After the German data protection authorities published a guidance document last year, the Planet49 case should now be known to every website operator and numerous lawyers have also informed about the necessity of cookie banners, the data protection authorities have now announced that they want to separately monitor these cookie information solutions and also sanction inadequate use. Many cookie consent banners are designed in a questionable manner and may therefore be considered illegal.

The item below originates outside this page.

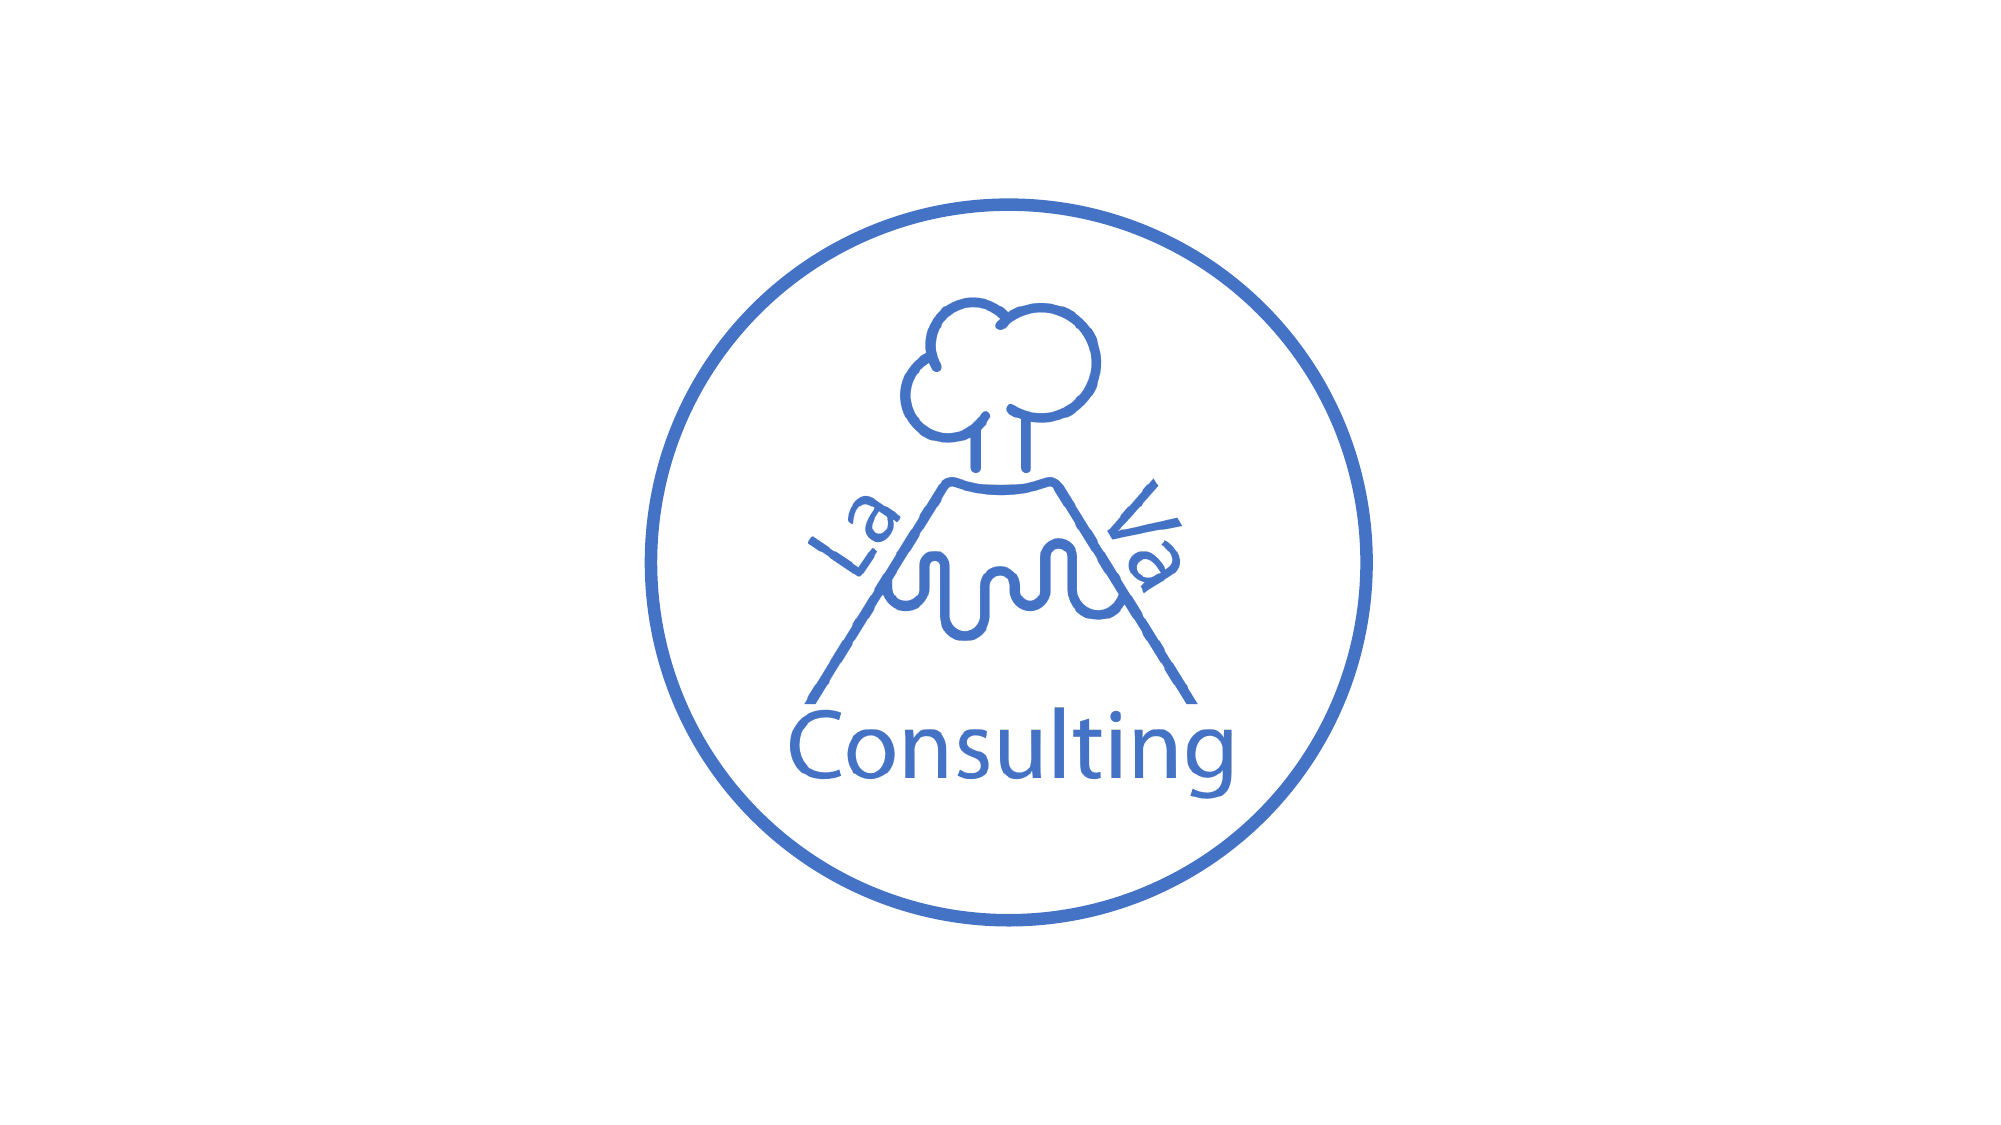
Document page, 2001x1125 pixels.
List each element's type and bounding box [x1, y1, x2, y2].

This mainly concerns those solutions where the Accept button is much more clearly easier to click than the Reject button, or those where individual buttons can only be rejected individually. Also, many such banners are not exactly clear.
These include, for example, such solutions
Here the reject button is not present at all or only by pushing the “Necessary” button.
This solution is also unlikely to stand up to deeper scrutiny.
Rejecting cookies is not possible or only occurs if you use a paid subscription.
Some large media sites have no cookie banners at all, although services such as Doubleclick and Google Adsense are used.
Of course, when surfing the web, you also constantly see websites with mere notices that cookies would be used. In the vast majority of cases, these are not sufficient. The only exception would be (and even this is not uncontroversial) if really 100% only technically absolutely necessary cookies are set. This should rarely be the case and with WordPress, due to the use of numerous plugins that save some presets, it is almost never feasible.
Even if it is likely that larger, high-reach providers will be investigated first in the first step, every provider should take care of a legally compliant implementation, not only with the coming TTDSG. Moreover, it cannot be ruled out that warning agents will jump on the current bandwagon.